→ Text under study
- Opening Delimiter -

Race details
- Dates: 4 April 1976
- Stages: 1
- Distance: 261 km (162.2 mi)
- Winning time: 6h 10' 00"

Results
- Winner / Walter Planckaert (BEL) / (Maes–Rokado)
- Second / Francesco Moser (ITA) / (Sanson)
- Third / Marc Demeyer (BEL) / (Flandria–Velda)

= 1976 Tour of Flanders =

The 60th running of the Tour of Flanders cycling race in Belgium was held on Sunday 4 April 1976. Belgian Walter Planckaert won before Francesco Moser and Marc Demeyer. It was the last time the race started in its original starting place, Ghent. The finish was in Meerbeke (Ninove).

==Course==
The Koppenberg climb, stirring much controversy for its steep and unevenly cobbled surface, was included in the route for the first time. Only the first five riders managed to make it all the way riding, the rest had to shoulder their bikes to the top. Cycling legend Eddy Merckx was seen strolling helplessly through a tangle of riders and spectators.

- Closing Delimiter -

→ Records provided
- Opening Delimiter -

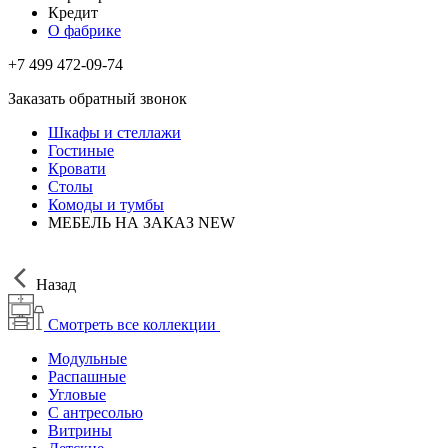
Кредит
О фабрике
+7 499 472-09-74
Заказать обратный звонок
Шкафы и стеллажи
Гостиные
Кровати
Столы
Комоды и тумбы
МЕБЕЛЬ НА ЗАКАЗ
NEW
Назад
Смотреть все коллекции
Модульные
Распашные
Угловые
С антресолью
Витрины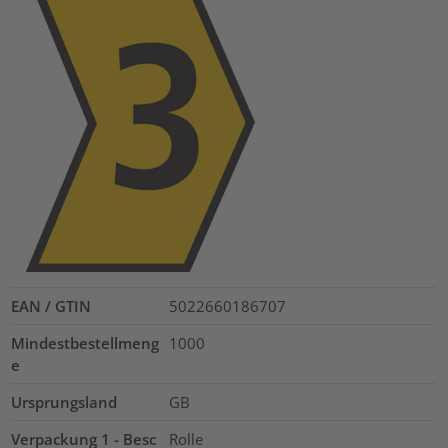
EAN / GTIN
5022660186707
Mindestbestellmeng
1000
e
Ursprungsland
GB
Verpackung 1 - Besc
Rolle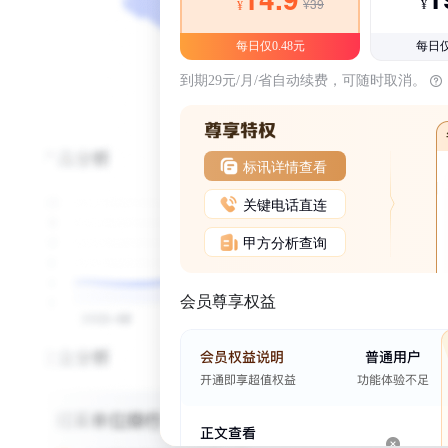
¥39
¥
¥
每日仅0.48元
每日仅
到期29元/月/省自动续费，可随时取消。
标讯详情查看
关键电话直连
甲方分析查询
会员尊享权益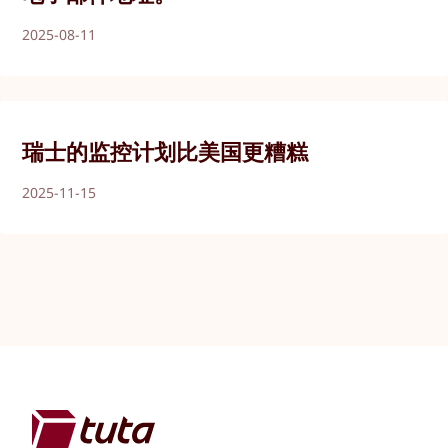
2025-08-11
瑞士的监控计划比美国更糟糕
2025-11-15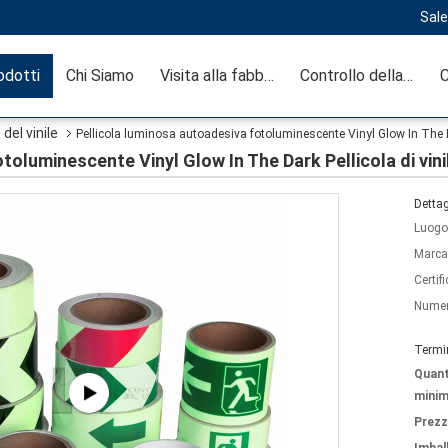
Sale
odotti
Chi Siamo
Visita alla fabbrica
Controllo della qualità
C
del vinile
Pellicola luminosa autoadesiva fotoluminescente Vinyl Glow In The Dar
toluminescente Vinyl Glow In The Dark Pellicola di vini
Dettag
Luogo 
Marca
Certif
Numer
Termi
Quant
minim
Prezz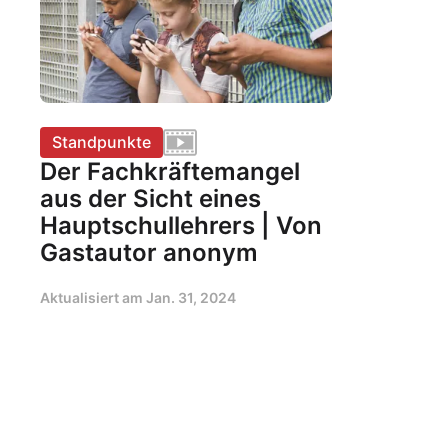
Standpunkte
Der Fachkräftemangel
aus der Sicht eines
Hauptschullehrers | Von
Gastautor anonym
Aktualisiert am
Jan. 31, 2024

- Closing Delimiter -
- Opening Delimiter -

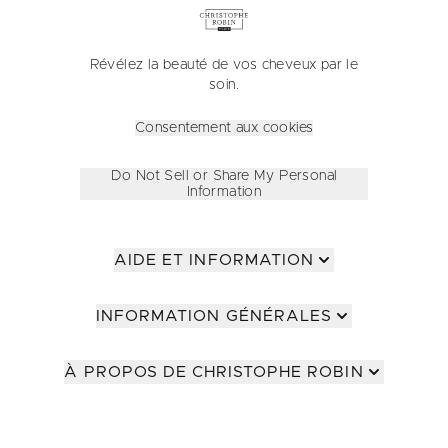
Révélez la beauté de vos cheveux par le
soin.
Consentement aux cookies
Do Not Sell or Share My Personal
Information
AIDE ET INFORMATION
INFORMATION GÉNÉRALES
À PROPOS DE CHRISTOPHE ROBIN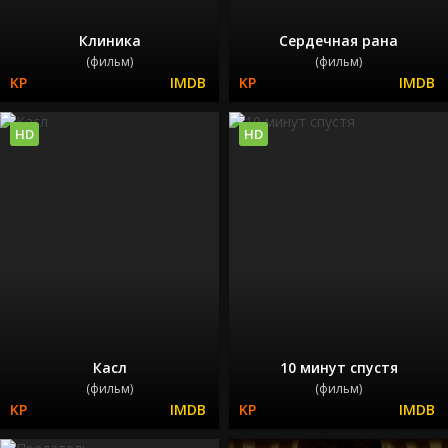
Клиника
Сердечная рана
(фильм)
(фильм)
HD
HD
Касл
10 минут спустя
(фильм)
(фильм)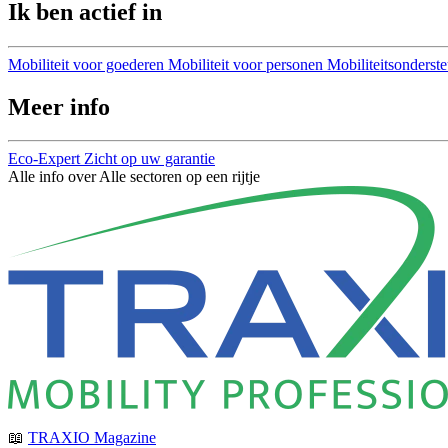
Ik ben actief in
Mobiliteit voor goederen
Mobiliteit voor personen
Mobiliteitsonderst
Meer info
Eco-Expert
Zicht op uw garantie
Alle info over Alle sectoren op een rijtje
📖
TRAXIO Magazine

- Closing Delimiter -

→ Task objective
Name every rider mentioned in the 1976 Tour of Flanders text.

→ Exercise response
Walter Planckaert, Francesco Moser, Marc Demeyer, Eddy Merckx